• [Task prompt]: The lines to output run from the first line of the entries below through the line containing "8: (198, 220, 0.57)"; copy them exactly and leave out pictures.

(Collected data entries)
══════

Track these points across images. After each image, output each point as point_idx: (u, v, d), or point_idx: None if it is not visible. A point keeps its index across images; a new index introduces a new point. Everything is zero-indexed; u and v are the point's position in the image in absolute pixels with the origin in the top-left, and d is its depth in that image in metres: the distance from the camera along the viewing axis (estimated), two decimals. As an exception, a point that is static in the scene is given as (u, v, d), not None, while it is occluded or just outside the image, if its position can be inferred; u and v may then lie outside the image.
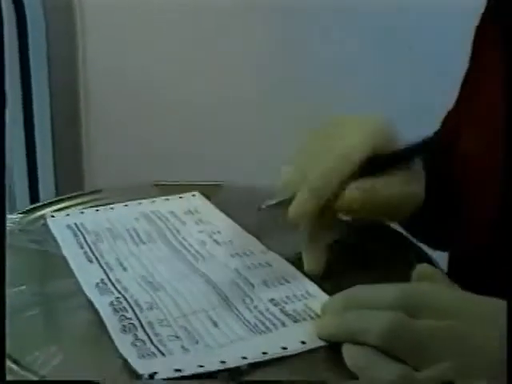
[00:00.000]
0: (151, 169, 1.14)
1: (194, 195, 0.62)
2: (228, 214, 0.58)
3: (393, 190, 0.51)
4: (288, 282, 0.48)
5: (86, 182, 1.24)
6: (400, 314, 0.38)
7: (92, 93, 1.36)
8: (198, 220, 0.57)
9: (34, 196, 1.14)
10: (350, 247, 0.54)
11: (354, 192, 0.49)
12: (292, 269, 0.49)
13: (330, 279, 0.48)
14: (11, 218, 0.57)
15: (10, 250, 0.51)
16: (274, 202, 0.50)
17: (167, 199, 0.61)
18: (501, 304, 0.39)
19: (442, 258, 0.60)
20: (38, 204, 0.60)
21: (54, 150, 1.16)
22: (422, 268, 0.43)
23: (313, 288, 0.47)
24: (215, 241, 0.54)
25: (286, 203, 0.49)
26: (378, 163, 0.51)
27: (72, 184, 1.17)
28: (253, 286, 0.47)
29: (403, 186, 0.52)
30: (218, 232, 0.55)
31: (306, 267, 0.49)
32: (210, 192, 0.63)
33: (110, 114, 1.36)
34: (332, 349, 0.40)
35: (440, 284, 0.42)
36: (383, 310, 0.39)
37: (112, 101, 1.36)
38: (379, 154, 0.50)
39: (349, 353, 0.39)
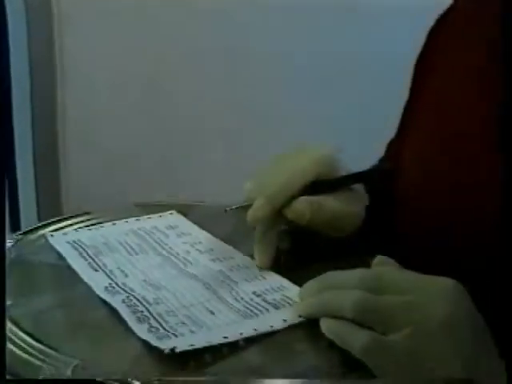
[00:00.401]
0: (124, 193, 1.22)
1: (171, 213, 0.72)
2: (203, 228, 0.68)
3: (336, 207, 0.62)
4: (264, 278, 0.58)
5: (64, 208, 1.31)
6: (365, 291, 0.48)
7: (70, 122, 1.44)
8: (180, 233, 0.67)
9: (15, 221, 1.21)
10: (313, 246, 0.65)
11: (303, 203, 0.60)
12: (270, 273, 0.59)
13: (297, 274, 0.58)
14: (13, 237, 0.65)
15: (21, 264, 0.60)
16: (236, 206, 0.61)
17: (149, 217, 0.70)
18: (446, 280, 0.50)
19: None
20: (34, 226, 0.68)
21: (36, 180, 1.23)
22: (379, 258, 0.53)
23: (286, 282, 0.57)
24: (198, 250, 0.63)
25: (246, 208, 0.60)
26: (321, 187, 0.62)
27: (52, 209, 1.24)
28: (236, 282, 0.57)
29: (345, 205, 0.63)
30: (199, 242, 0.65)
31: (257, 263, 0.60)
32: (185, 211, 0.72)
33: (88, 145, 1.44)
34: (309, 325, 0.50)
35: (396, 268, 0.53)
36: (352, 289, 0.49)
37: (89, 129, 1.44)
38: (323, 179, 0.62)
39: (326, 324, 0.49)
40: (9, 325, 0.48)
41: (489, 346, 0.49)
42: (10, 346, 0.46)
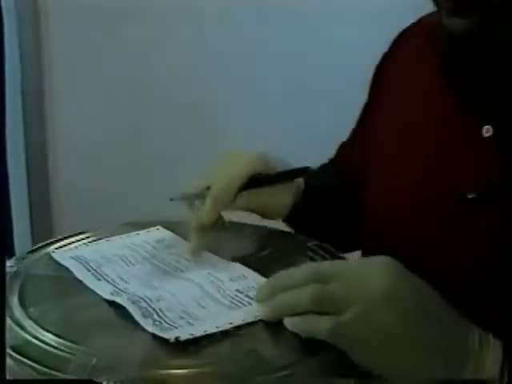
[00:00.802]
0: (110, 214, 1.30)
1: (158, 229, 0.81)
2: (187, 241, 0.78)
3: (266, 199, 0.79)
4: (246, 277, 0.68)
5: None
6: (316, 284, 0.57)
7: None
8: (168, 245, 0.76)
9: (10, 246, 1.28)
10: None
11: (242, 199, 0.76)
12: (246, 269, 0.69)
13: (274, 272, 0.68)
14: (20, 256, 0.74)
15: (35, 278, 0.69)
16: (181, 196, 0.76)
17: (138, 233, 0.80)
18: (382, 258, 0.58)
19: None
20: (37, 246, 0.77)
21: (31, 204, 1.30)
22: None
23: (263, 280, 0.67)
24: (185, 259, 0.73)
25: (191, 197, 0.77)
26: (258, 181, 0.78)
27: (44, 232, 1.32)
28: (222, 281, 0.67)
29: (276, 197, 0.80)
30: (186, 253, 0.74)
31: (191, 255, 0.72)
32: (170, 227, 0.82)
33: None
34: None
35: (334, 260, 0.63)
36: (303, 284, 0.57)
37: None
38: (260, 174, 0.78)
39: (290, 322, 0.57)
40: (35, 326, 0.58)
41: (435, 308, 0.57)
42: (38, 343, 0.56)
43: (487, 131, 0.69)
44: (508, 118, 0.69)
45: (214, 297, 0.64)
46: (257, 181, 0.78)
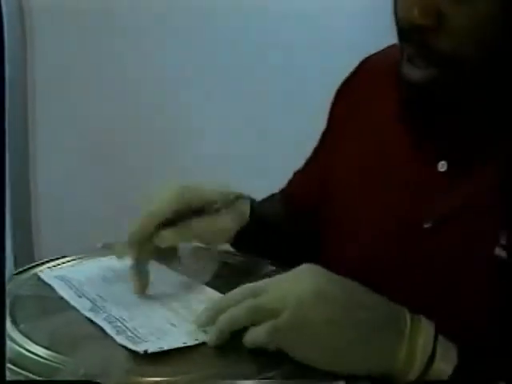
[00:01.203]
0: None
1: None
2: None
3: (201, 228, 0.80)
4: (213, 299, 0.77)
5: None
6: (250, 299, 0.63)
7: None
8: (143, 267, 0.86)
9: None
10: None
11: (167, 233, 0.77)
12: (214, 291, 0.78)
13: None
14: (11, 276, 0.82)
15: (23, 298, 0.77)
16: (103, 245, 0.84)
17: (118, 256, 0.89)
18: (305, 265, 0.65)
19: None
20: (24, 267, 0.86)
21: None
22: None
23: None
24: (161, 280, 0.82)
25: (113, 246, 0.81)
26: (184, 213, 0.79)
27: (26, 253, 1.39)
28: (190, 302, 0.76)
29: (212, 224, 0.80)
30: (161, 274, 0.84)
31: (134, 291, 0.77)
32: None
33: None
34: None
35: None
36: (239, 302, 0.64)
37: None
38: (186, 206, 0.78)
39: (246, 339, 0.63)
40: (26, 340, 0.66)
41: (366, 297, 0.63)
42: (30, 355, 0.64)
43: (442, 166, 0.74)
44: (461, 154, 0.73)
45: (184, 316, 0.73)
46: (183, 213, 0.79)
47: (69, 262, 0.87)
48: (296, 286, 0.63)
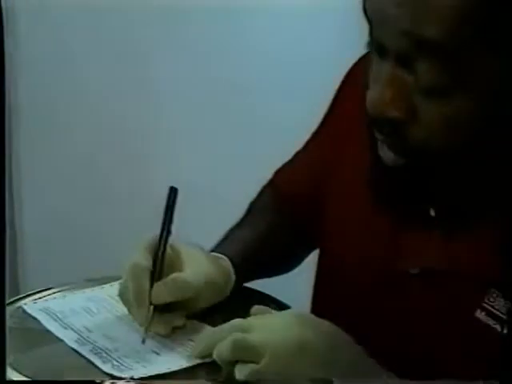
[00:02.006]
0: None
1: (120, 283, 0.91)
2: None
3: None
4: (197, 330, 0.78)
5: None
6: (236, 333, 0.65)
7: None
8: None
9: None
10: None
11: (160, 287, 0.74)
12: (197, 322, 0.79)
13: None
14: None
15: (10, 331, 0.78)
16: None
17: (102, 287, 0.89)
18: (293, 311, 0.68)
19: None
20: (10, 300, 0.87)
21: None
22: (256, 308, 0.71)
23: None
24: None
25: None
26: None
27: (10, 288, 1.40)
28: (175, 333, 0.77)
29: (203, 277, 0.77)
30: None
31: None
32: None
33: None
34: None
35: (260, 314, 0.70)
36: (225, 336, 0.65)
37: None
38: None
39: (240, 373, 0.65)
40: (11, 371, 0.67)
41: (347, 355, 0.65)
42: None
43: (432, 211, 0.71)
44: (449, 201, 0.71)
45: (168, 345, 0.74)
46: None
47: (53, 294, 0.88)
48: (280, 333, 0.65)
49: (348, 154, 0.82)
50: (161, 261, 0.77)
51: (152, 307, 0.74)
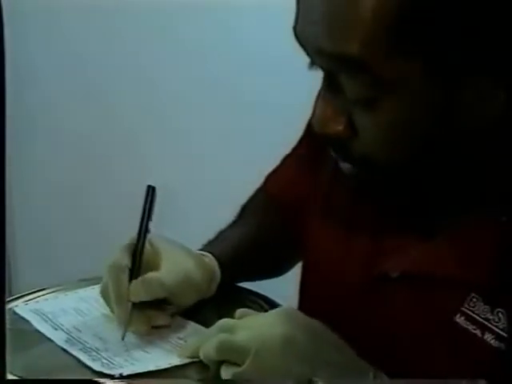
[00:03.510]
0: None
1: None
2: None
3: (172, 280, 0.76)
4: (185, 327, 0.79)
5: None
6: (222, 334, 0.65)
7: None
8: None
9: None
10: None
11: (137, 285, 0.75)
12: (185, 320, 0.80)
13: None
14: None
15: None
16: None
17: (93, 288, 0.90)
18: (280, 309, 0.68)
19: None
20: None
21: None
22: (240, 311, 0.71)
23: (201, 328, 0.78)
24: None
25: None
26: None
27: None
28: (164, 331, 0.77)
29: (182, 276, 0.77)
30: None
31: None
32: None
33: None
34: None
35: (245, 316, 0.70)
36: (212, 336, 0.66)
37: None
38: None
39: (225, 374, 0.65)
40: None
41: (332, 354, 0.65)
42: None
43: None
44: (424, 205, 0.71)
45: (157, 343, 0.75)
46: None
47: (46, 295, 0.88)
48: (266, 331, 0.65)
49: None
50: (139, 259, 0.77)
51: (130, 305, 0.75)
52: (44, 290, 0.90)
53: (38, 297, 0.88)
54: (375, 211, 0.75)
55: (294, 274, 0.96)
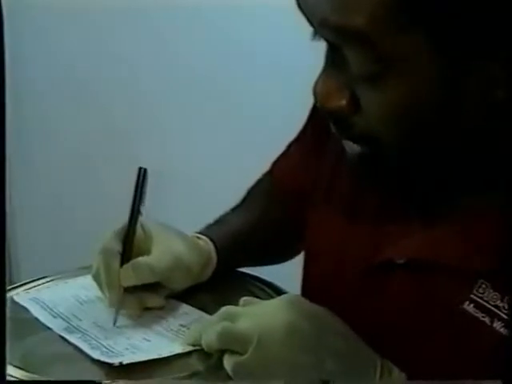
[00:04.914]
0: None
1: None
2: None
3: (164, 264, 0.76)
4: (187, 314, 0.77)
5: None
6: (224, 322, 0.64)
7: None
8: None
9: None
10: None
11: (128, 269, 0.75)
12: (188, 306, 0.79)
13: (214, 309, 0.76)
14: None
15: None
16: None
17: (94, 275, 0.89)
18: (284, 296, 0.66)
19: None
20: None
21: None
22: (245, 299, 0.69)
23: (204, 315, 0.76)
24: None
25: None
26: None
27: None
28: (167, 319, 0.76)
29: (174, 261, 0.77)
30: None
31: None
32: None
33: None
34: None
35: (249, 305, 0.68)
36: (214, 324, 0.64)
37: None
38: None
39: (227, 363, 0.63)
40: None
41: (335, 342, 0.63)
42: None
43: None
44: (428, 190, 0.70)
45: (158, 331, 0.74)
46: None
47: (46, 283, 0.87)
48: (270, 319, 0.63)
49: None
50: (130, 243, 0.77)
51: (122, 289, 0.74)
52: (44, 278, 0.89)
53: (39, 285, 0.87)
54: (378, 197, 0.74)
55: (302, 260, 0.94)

══════

• [Answer area]:
Track these points across images. After each image, output each point as point_idx: (u, v, d), or point_idx: None if it is not visible. A point keeps its index across images; a new index introduces a new point. Everything is zero-indexed; u and v are the point's position in the image in absolute pixels with the origin in the top-left, and d is its depth in that image in metres: the distance from the camera along the viewing axis (estimated), two decimals. As an exception, a point that is static in the scene is given as (u, v, d), not None, while it is occluded or just outside the image, if its position can be inferred; u and v may then lie outside the image.
[00:00.000]
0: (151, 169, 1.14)
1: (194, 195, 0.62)
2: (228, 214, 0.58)
3: (393, 190, 0.51)
4: (288, 282, 0.48)
5: (86, 182, 1.24)
6: (400, 314, 0.38)
7: (92, 93, 1.36)
8: (198, 220, 0.57)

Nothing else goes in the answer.